> _WHAT IS ASKED_
1. In the forum thread about IMO problems, switch "partial derivatives" for "generating functions" and write out the thread from "At least I've" up to and including "A's in everything.".
2. Pick up the forum thread about IMO problems after its last post and continue it.

> _PASSAGE TO READ_
Veeky Forums feels

>tfw you are a university student with knowledge of advanced techniques in analysis and algebra but when you go to the IMO's page for some problems you can't do a single one of them.

Git gud

At least I've found that in some cases you can mix partial derivatives and infinite descend to prove some inequalities involving integers.

I will feel dumb though. Kids out there don't even need to use partial derivatives to solve those problems. Am I a brainlet?

You're just bad at problem solving, like said you need to git gud

>You're just bad at problem solving
But I'm good at university mathematics. I've gotten A's in everything.

I believe you, and I should have clarified. Most math students are bad at problem solving in elementary topics. How many math students do you think could prove the steiner-lehmus theorem for example even though it only requires knowledge of elementary geometry?

I guess you are right. It just feels really bad man. I really don't want to discover I am actually too stupid for math and I feel like I should be able to do those problems.

(Extracted data entries)
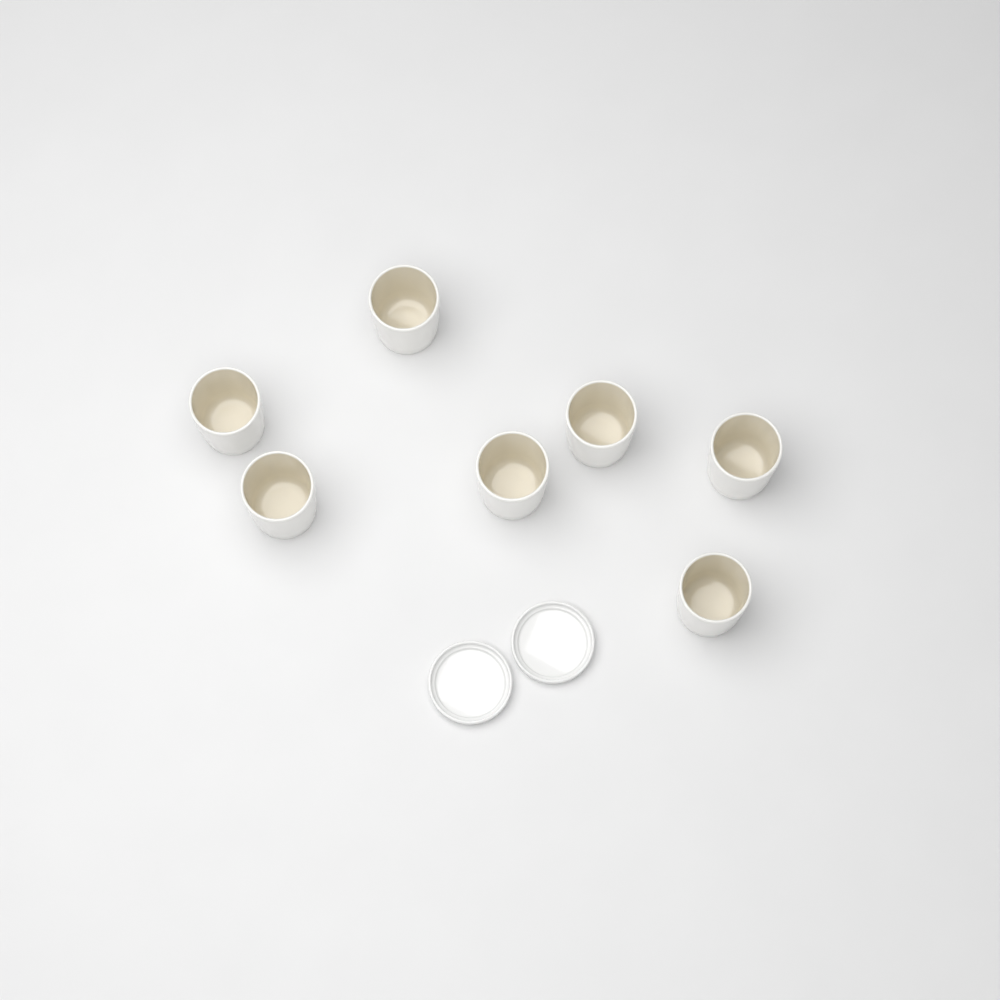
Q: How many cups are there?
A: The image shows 7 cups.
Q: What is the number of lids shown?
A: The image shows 2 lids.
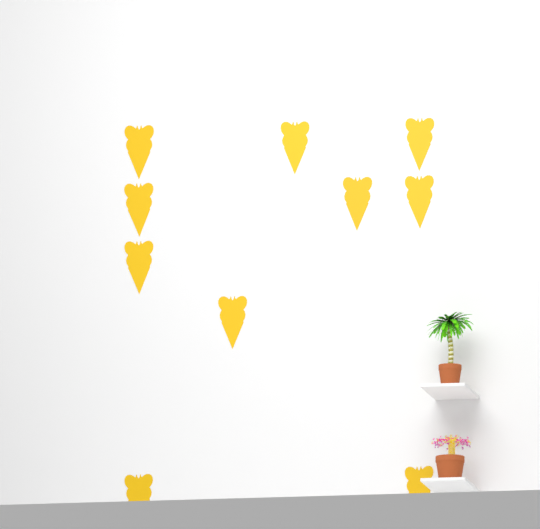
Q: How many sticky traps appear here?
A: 10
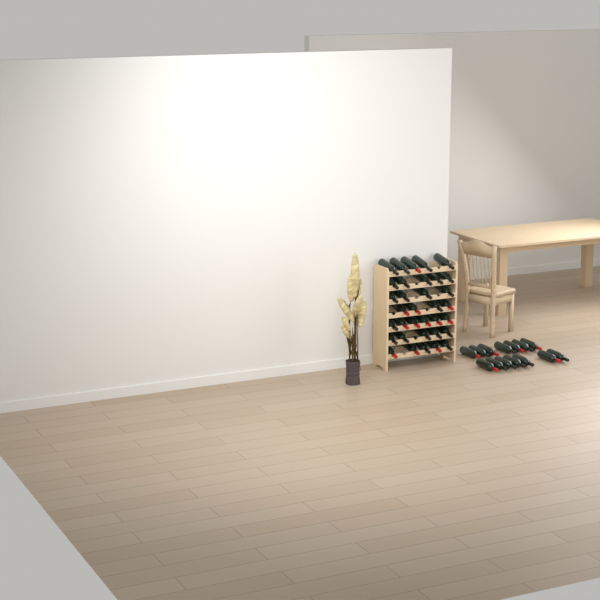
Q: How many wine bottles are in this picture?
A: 48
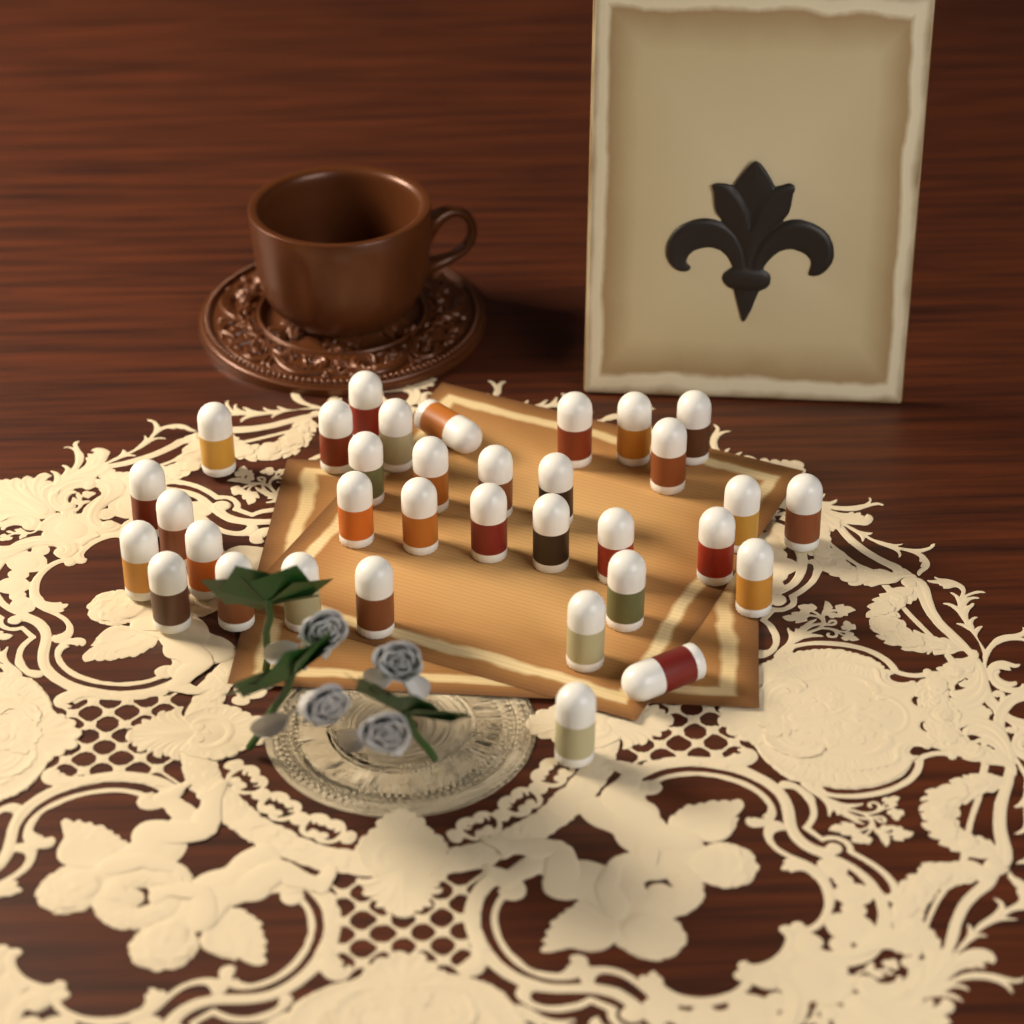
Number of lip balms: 34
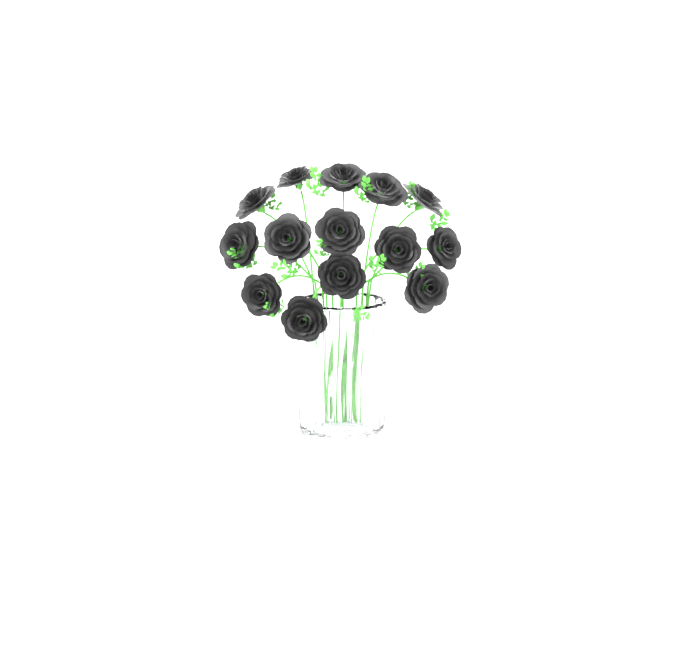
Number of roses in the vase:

> _ANSWERS IN ORDER_
1.
At least I've found that in some cases you can mix generating functions and infinite descend to prove some inequalities involving integers.

I will feel dumb though. Kids out there don't even need to use generating functions to solve those problems. Am I a brainlet?

You're just bad at problem solving, like said you need to git gud

>You're just bad at problem solving
But I'm good at university mathematics. I've gotten A's in everything.

2.
Don't worry, it's quite normal, specially if you live in a developed country.

Here in Brazil the best colleges are public, and the competition to get a spot is hard as fugg.
Let's say you want to do mechanical engineering. Shit's like 50 spots for more than a 2000 people, and the exam is considerably hard in every aspect. English, portuguese, physics, math, you name it.

I graduated highschool in 2010, but it took me 3 years to beat the other faggots in the anual exam so I could enter this shit. I've spent a couple of years playing with problems like those.

They're hard not only for you, but for everyone. If you don't train hard, you won't be able to solve them, at least not in time. Since north-americans and europeans have other ways to enter good enough universities, they'd obviously struggle with IMO-tier problems.

Ruskies, chinks and indians on the other hand can be pretty familiar with it.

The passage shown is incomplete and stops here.